Presque tous les principaux agents de la compagnie anglaise en ont usé de même. Leurs profusions ont égalé leurs richesses. Les actionnaires y perdent, l’Angleterre y gagne, puisqu’au bout de quelques années chacun vient répandre dans sa patrie ce qu’il a pu amasser sur les bords du Gange et sur les côtes de Coromandel et de Malabar ; c’est ainsi que les trésors immenses conquis par l’amiral Anson, en faisant le tour du monde, et ceux que tant d’autres amiraux acquirent par tant de prises, augmentèrent l’opulence de la nation.

Depuis les victoires du lord Clive, les Anglais ont régné dans le Bengale ; les nababs qui ont voulu les attaquer ont été repoussés. Mais enfin on a craint à Londres que la compagnie ne pérît par l’excès de son bonheur, comme la compagnie française a été détruite par la discorde, la disette, la modicité des secours venus trop tard, les changements continuels de ministres, qui, ne pouvant avoir sur l’Inde que des idées confuses et fausses, changeaient au hasard des ordres donnés aveuglément par leurs prédécesseurs.

Tous les malheurs de la France retombaient nécessairement sur la compagnie. On ne pouvait la secourir efficacement quand on était battu en Allemagne, qu’on perdait le Canada, la Martinique, la Guadeloupe en Amérique, l’île de Corée en Afrique, tous les établissements sur le Sénégal, que tous les vaisseaux étaient pris, et qu’enfin le roi et les citoyens vendaient leur vaisselle[1] pour payer des soldats : faible ressource dans de si grandes calamités.


ARTICLE XIII.


ARRIVÉE DU GÉNÉRAL LALLY ; SES SUCCÈS, SES TRAVERSES. CONDUITE D’UN JÉSUITE NOMMÉ LAVAUR.

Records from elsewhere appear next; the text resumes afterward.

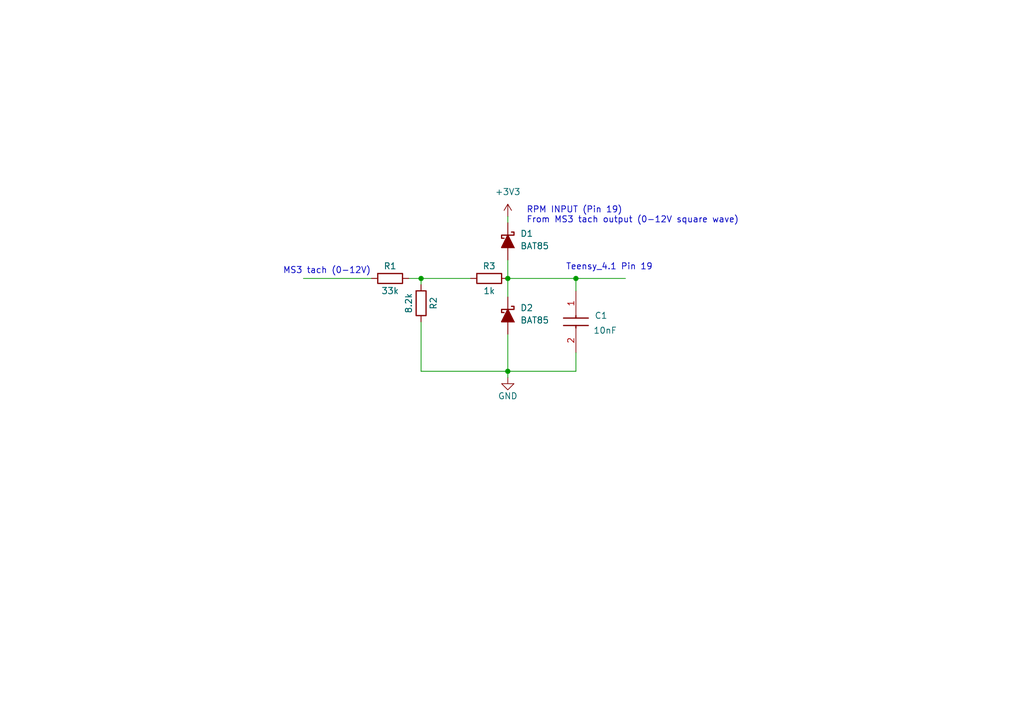
<source format=kicad_sch>
(kicad_sch
	(version 20250114)
	(generator "eeschema")
	(generator_version "9.0")
	(uuid "bd46e578-295f-4181-af1d-3d3e27010a59")
	(paper "A5")
	(title_block
		(title "4L60E Controller - Input Conditioning (Overview)")
		(date "2026-01-26")
		(rev "B")
		(comment 1 "Input sheets listed below")
	)
	
	(text "Teensy_4.1 Pin 19"
		(exclude_from_sim no)
		(at 124.968 54.864 0)
		(effects
			(font
				(size 1.27 1.27)
			)
		)
		(uuid "047392f8-30c6-43f3-96c6-02b0e8f7d215")
	)
	(text "RPM INPUT (Pin 19)\nFrom MS3 tach output (0-12V square wave)\n"
		(exclude_from_sim no)
		(at 107.95 44.196 0)
		(effects
			(font
				(size 1.27 1.27)
			)
			(justify left)
		)
		(uuid "10a475a5-e340-4283-aa23-8f41ad6cc43d")
	)
	(text "MS3 tach (0-12V)"
		(exclude_from_sim no)
		(at 67.056 55.626 0)
		(effects
			(font
				(size 1.27 1.27)
			)
		)
		(uuid "d56c2624-258c-478d-86e1-cdf079eec37b")
	)
	(junction
		(at 86.36 57.15)
		(diameter 0)
		(color 0 0 0 0)
		(uuid "51888c7c-2139-4c91-b375-cb646bdc7eb9")
	)
	(junction
		(at 104.14 57.15)
		(diameter 0)
		(color 0 0 0 0)
		(uuid "9439357b-621d-4bce-9110-4c781875c432")
	)
	(junction
		(at 118.11 57.15)
		(diameter 0)
		(color 0 0 0 0)
		(uuid "aca67f6c-1925-40ad-a9ec-a2adfb853ed6")
	)
	(junction
		(at 104.14 76.2)
		(diameter 0)
		(color 0 0 0 0)
		(uuid "b7c1351a-2fef-4de6-9c43-cc9d8b99253a")
	)
	(wire
		(pts
			(xy 83.82 57.15) (xy 86.36 57.15)
		)
		(stroke
			(width 0)
			(type default)
		)
		(uuid "03263b30-cfec-4f43-92f0-2ab3b2f53bd0")
	)
	(wire
		(pts
			(xy 104.14 57.15) (xy 104.14 60.96)
		)
		(stroke
			(width 0)
			(type default)
		)
		(uuid "0a0ca834-602a-4ad6-9071-8b33db279ae5")
	)
	(wire
		(pts
			(xy 118.11 76.2) (xy 104.14 76.2)
		)
		(stroke
			(width 0)
			(type default)
		)
		(uuid "17437cf8-7533-4c6c-bbe8-35ff6320506b")
	)
	(wire
		(pts
			(xy 118.11 57.15) (xy 128.27 57.15)
		)
		(stroke
			(width 0)
			(type default)
		)
		(uuid "19b1de1e-517e-4968-af5b-d969db52eceb")
	)
	(wire
		(pts
			(xy 118.11 72.39) (xy 118.11 76.2)
		)
		(stroke
			(width 0)
			(type default)
		)
		(uuid "25a87a9c-5310-4b20-a45b-80b882c27315")
	)
	(wire
		(pts
			(xy 104.14 44.45) (xy 104.14 45.72)
		)
		(stroke
			(width 0)
			(type default)
		)
		(uuid "2972b38e-5500-4d94-8716-3abea96bbc8b")
	)
	(wire
		(pts
			(xy 118.11 57.15) (xy 118.11 59.69)
		)
		(stroke
			(width 0)
			(type default)
		)
		(uuid "29f69138-bf89-4807-985a-f31cb7e44929")
	)
	(wire
		(pts
			(xy 86.36 76.2) (xy 104.14 76.2)
		)
		(stroke
			(width 0)
			(type default)
		)
		(uuid "39d61c42-81ca-4f15-8a11-1eb8f3a6ae65")
	)
	(wire
		(pts
			(xy 104.14 57.15) (xy 118.11 57.15)
		)
		(stroke
			(width 0)
			(type default)
		)
		(uuid "493541c7-090c-416c-a806-4a82bb6c6708")
	)
	(wire
		(pts
			(xy 104.14 76.2) (xy 104.14 68.58)
		)
		(stroke
			(width 0)
			(type default)
		)
		(uuid "5e682281-c986-40c6-894d-9bc3d20513d5")
	)
	(wire
		(pts
			(xy 104.14 57.15) (xy 104.14 53.34)
		)
		(stroke
			(width 0)
			(type default)
		)
		(uuid "646f2d7d-7d30-4e19-b504-0df4da1064a7")
	)
	(wire
		(pts
			(xy 86.36 66.04) (xy 86.36 76.2)
		)
		(stroke
			(width 0)
			(type default)
		)
		(uuid "663c44e6-bc51-42e3-a998-4cbb9336a146")
	)
	(wire
		(pts
			(xy 86.36 58.42) (xy 86.36 57.15)
		)
		(stroke
			(width 0)
			(type default)
		)
		(uuid "6a640d4d-2806-4a96-bcfa-5d5cfa4114ab")
	)
	(wire
		(pts
			(xy 104.14 76.2) (xy 104.14 77.47)
		)
		(stroke
			(width 0)
			(type default)
		)
		(uuid "8fb98f8c-89f7-4271-a8d4-46cb33dfdc53")
	)
	(wire
		(pts
			(xy 86.36 57.15) (xy 96.52 57.15)
		)
		(stroke
			(width 0)
			(type default)
		)
		(uuid "9ea9075d-0d11-49bd-8348-b2605741a68e")
	)
	(wire
		(pts
			(xy 76.2 57.15) (xy 62.23 57.15)
		)
		(stroke
			(width 0)
			(type default)
		)
		(uuid "caae98d3-f309-45f4-8e94-d745d3d53dd6")
	)
	(symbol
		(lib_id "PCM_Diode_Schottky_AKL:BAT85")
		(at 104.14 64.77 90)
		(unit 1)
		(exclude_from_sim no)
		(in_bom yes)
		(on_board yes)
		(dnp no)
		(fields_autoplaced yes)
		(uuid "07bcb681-5229-4396-a3b4-980a8ab8cce1")
		(property "Reference" "D2"
			(at 106.68 63.1824 90)
			(effects
				(font
					(size 1.27 1.27)
				)
				(justify right)
			)
		)
		(property "Value" "BAT85"
			(at 106.68 65.7224 90)
			(effects
				(font
					(size 1.27 1.27)
				)
				(justify right)
			)
		)
		(property "Footprint" "PCM_Diode_THT_AKL:D_DO-34_SOD68_P7.62mm_Horizontal"
			(at 104.14 64.77 0)
			(effects
				(font
					(size 1.27 1.27)
				)
				(hide yes)
			)
		)
		(property "Datasheet" "https://www.tme.eu/Document/a02201ffd45e43da73ea0afaa07300b7/BAT85.pdf"
			(at 104.14 64.77 0)
			(effects
				(font
					(size 1.27 1.27)
				)
				(hide yes)
			)
		)
		(property "Description" "DO-34 Schottky diode, 30V, 200mA, Alternate KiCAD Library"
			(at 104.14 64.77 0)
			(effects
				(font
					(size 1.27 1.27)
				)
				(hide yes)
			)
		)
		(pin "2"
			(uuid "3c077a1b-0e89-43d1-acce-b3cc5a77d26e")
		)
		(pin "1"
			(uuid "0ec0417b-671c-454e-9cc0-4983a22586b9")
		)
		(instances
			(project "input_rpm"
				(path "/bd46e578-295f-4181-af1d-3d3e27010a59"
					(reference "D2")
					(unit 1)
				)
			)
		)
	)
	(symbol
		(lib_id "Device:R")
		(at 80.01 57.15 90)
		(unit 1)
		(exclude_from_sim no)
		(in_bom yes)
		(on_board yes)
		(dnp no)
		(uuid "33333333-3333-3333-3333-333333333302")
		(property "Reference" "R1"
			(at 80.01 54.61 90)
			(effects
				(font
					(size 1.27 1.27)
				)
			)
		)
		(property "Value" "33k"
			(at 80.01 59.69 90)
			(effects
				(font
					(size 1.27 1.27)
				)
			)
		)
		(property "Footprint" ""
			(at 80.01 57.15 90)
			(effects
				(font
					(size 1.27 1.27)
				)
				(hide yes)
			)
		)
		(property "Datasheet" "~"
			(at 80.01 57.15 0)
			(effects
				(font
					(size 1.27 1.27)
				)
				(hide yes)
			)
		)
		(property "Description" ""
			(at 80.01 57.15 0)
			(effects
				(font
					(size 1.27 1.27)
				)
			)
		)
		(pin "2"
			(uuid "98ea79a5-a8e0-41d2-93e5-1554b732359b")
		)
		(pin "1"
			(uuid "0b37b3df-5eb1-4780-bdef-389c1e40bd47")
		)
		(instances
			(project "input_rpm"
				(path "/bd46e578-295f-4181-af1d-3d3e27010a59"
					(reference "R1")
					(unit 1)
				)
			)
		)
	)
	(symbol
		(lib_id "SamacSys_Parts:SR211C104KAATR1")
		(at 118.11 59.69 270)
		(unit 1)
		(exclude_from_sim no)
		(in_bom yes)
		(on_board yes)
		(dnp no)
		(uuid "3a7e9c94-9452-446e-aa39-b60a6e23882d")
		(property "Reference" "C1"
			(at 121.92 64.7699 90)
			(effects
				(font
					(size 1.27 1.27)
				)
				(justify left)
			)
		)
		(property "Value" "10nF"
			(at 121.666 67.818 90)
			(effects
				(font
					(size 1.27 1.27)
				)
				(justify left)
			)
		)
		(property "Footprint" "SamacSys_Parts:SR211C104KAATR1"
			(at 21.92 68.58 0)
			(effects
				(font
					(size 1.27 1.27)
				)
				(justify left top)
				(hide yes)
			)
		)
		(property "Datasheet" "https://datasheets.kyocera-avx.com/SR-Series.pdf"
			(at -78.08 68.58 0)
			(effects
				(font
					(size 1.27 1.27)
				)
				(justify left top)
				(hide yes)
			)
		)
		(property "Description" "Multilayer Ceramic Capacitors MLCC - Leaded 100V 0.1uF X7R Long Leads 1\"min 10% A 581-SR211C104KARTR1"
			(at 118.11 59.69 0)
			(effects
				(font
					(size 1.27 1.27)
				)
				(hide yes)
			)
		)
		(property "Height" "5.08"
			(at -278.08 68.58 0)
			(effects
				(font
					(size 1.27 1.27)
				)
				(justify left top)
				(hide yes)
			)
		)
		(property "Mouser Part Number" "581-SR211C104KAATR1"
			(at -378.08 68.58 0)
			(effects
				(font
					(size 1.27 1.27)
				)
				(justify left top)
				(hide yes)
			)
		)
		(property "Mouser Price/Stock" "https://www.mouser.co.uk/ProductDetail/KYOCERA-AVX/SR211C104KAATR1?qs=wrl9V6q653S2nTpVE13MlA%3D%3D"
			(at -478.08 68.58 0)
			(effects
				(font
					(size 1.27 1.27)
				)
				(justify left top)
				(hide yes)
			)
		)
		(property "Manufacturer_Name" "Kyocera AVX"
			(at -578.08 68.58 0)
			(effects
				(font
					(size 1.27 1.27)
				)
				(justify left top)
				(hide yes)
			)
		)
		(property "Manufacturer_Part_Number" "SR211C104KAATR1"
			(at -678.08 68.58 0)
			(effects
				(font
					(size 1.27 1.27)
				)
				(justify left top)
				(hide yes)
			)
		)
		(pin "2"
			(uuid "024ad713-427c-4701-869f-86c620de27a3")
		)
		(pin "1"
			(uuid "1168b12a-fe99-4272-924b-88f3c7e49029")
		)
		(instances
			(project "input_rpm"
				(path "/bd46e578-295f-4181-af1d-3d3e27010a59"
					(reference "C1")
					(unit 1)
				)
			)
		)
	)
	(symbol
		(lib_id "PCM_Diode_Schottky_AKL:BAT85")
		(at 104.14 49.53 90)
		(unit 1)
		(exclude_from_sim no)
		(in_bom yes)
		(on_board yes)
		(dnp no)
		(fields_autoplaced yes)
		(uuid "7a7fbf2f-ef27-407f-b71b-93ef660a66ca")
		(property "Reference" "D1"
			(at 106.68 47.9424 90)
			(effects
				(font
					(size 1.27 1.27)
				)
				(justify right)
			)
		)
		(property "Value" "BAT85"
			(at 106.68 50.4824 90)
			(effects
				(font
					(size 1.27 1.27)
				)
				(justify right)
			)
		)
		(property "Footprint" "PCM_Diode_THT_AKL:D_DO-34_SOD68_P7.62mm_Horizontal"
			(at 104.14 49.53 0)
			(effects
				(font
					(size 1.27 1.27)
				)
				(hide yes)
			)
		)
		(property "Datasheet" "https://www.tme.eu/Document/a02201ffd45e43da73ea0afaa07300b7/BAT85.pdf"
			(at 104.14 49.53 0)
			(effects
				(font
					(size 1.27 1.27)
				)
				(hide yes)
			)
		)
		(property "Description" "DO-34 Schottky diode, 30V, 200mA, Alternate KiCAD Library"
			(at 104.14 49.53 0)
			(effects
				(font
					(size 1.27 1.27)
				)
				(hide yes)
			)
		)
		(pin "2"
			(uuid "908f3252-bafc-48d6-859e-a63688742b54")
		)
		(pin "1"
			(uuid "b823a3ae-9559-424e-8cde-3f273bc01cf5")
		)
		(instances
			(project "input_rpm"
				(path "/bd46e578-295f-4181-af1d-3d3e27010a59"
					(reference "D1")
					(unit 1)
				)
			)
		)
	)
	(symbol
		(lib_id "power:GND")
		(at 104.14 77.47 0)
		(unit 1)
		(exclude_from_sim no)
		(in_bom no)
		(on_board yes)
		(dnp no)
		(uuid "82af4efd-8201-46ec-9b13-e93b6f33f782")
		(property "Reference" "#PWR02"
			(at 104.14 83.82 0)
			(effects
				(font
					(size 1.27 1.27)
				)
				(hide yes)
			)
		)
		(property "Value" "GND"
			(at 104.14 81.28 0)
			(effects
				(font
					(size 1.27 1.27)
				)
			)
		)
		(property "Footprint" ""
			(at 104.14 77.47 0)
			(effects
				(font
					(size 1.27 1.27)
				)
				(hide yes)
			)
		)
		(property "Datasheet" ""
			(at 104.14 77.47 0)
			(effects
				(font
					(size 1.27 1.27)
				)
				(hide yes)
			)
		)
		(property "Description" ""
			(at 104.14 77.47 0)
			(effects
				(font
					(size 1.27 1.27)
				)
			)
		)
		(pin "1"
			(uuid "c9b1e8b7-7215-48dd-8888-28588dd00cf5")
		)
		(instances
			(project "input_rpm"
				(path "/bd46e578-295f-4181-af1d-3d3e27010a59"
					(reference "#PWR02")
					(unit 1)
				)
			)
		)
	)
	(symbol
		(lib_id "Device:R")
		(at 86.36 62.23 0)
		(unit 1)
		(exclude_from_sim no)
		(in_bom yes)
		(on_board yes)
		(dnp no)
		(uuid "832465b2-560a-4331-b696-29c939085666")
		(property "Reference" "R2"
			(at 88.9 62.23 90)
			(effects
				(font
					(size 1.27 1.27)
				)
			)
		)
		(property "Value" "8.2k"
			(at 83.82 62.23 90)
			(effects
				(font
					(size 1.27 1.27)
				)
			)
		)
		(property "Footprint" ""
			(at 86.36 62.23 90)
			(effects
				(font
					(size 1.27 1.27)
				)
				(hide yes)
			)
		)
		(property "Datasheet" "~"
			(at 86.36 62.23 0)
			(effects
				(font
					(size 1.27 1.27)
				)
				(hide yes)
			)
		)
		(property "Description" ""
			(at 86.36 62.23 0)
			(effects
				(font
					(size 1.27 1.27)
				)
			)
		)
		(pin "2"
			(uuid "ac4a5948-dbf7-4666-a01c-177bf8bb1bd9")
		)
		(pin "1"
			(uuid "6044c58b-0964-4e06-89fb-69fc4a5fc2ba")
		)
		(instances
			(project "input_rpm"
				(path "/bd46e578-295f-4181-af1d-3d3e27010a59"
					(reference "R2")
					(unit 1)
				)
			)
		)
	)
	(symbol
		(lib_id "power:+3V3")
		(at 104.14 44.45 0)
		(unit 1)
		(exclude_from_sim no)
		(in_bom yes)
		(on_board yes)
		(dnp no)
		(fields_autoplaced yes)
		(uuid "8e62512e-3ae4-4fc5-b5d9-6398cba6d10b")
		(property "Reference" "#PWR01"
			(at 104.14 48.26 0)
			(effects
				(font
					(size 1.27 1.27)
				)
				(hide yes)
			)
		)
		(property "Value" "+3V3"
			(at 104.14 39.37 0)
			(effects
				(font
					(size 1.27 1.27)
				)
			)
		)
		(property "Footprint" ""
			(at 104.14 44.45 0)
			(effects
				(font
					(size 1.27 1.27)
				)
				(hide yes)
			)
		)
		(property "Datasheet" ""
			(at 104.14 44.45 0)
			(effects
				(font
					(size 1.27 1.27)
				)
				(hide yes)
			)
		)
		(property "Description" "Power symbol creates a global label with name \"+3V3\""
			(at 104.14 44.45 0)
			(effects
				(font
					(size 1.27 1.27)
				)
				(hide yes)
			)
		)
		(pin "1"
			(uuid "395df499-02d9-4fdd-9725-c5fdd7bf6658")
		)
		(instances
			(project "input_rpm"
				(path "/bd46e578-295f-4181-af1d-3d3e27010a59"
					(reference "#PWR01")
					(unit 1)
				)
			)
		)
	)
	(symbol
		(lib_id "Device:R")
		(at 100.33 57.15 90)
		(unit 1)
		(exclude_from_sim no)
		(in_bom yes)
		(on_board yes)
		(dnp no)
		(uuid "99d9f75f-96f7-4885-806a-3a0aaa4c91eb")
		(property "Reference" "R3"
			(at 100.33 54.61 90)
			(effects
				(font
					(size 1.27 1.27)
				)
			)
		)
		(property "Value" "1k"
			(at 100.33 59.69 90)
			(effects
				(font
					(size 1.27 1.27)
				)
			)
		)
		(property "Footprint" ""
			(at 100.33 57.15 90)
			(effects
				(font
					(size 1.27 1.27)
				)
				(hide yes)
			)
		)
		(property "Datasheet" "~"
			(at 100.33 57.15 0)
			(effects
				(font
					(size 1.27 1.27)
				)
				(hide yes)
			)
		)
		(property "Description" ""
			(at 100.33 57.15 0)
			(effects
				(font
					(size 1.27 1.27)
				)
			)
		)
		(pin "2"
			(uuid "ca9a1ec1-e691-4851-9def-9ad8fb0a59cc")
		)
		(pin "1"
			(uuid "5e165dfc-aa79-42c2-bc44-27131e1a8746")
		)
		(instances
			(project "input_rpm"
				(path "/bd46e578-295f-4181-af1d-3d3e27010a59"
					(reference "R3")
					(unit 1)
				)
			)
		)
	)
	(sheet_instances
		(path "/"
			(page "1")
		)
	)
	(embedded_fonts no)
)

</source>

Ce fut dans ces circonstances que le général Lally et le chef d’escadre d’Aché, après avoir séjourné quelque temps à l’île de Bourbon, entrèrent dans la rade de Pondichéry le 28 avril 1758. Le vaisseau nommé le Comte de Provence, qui portait le général, fut salué de coups de canon à boulets, dont il fut très-endommagé. Cette étrange méprise, ou cette méchanceté de quelques

  1. Voyez les lettres du 24 novembre 1759.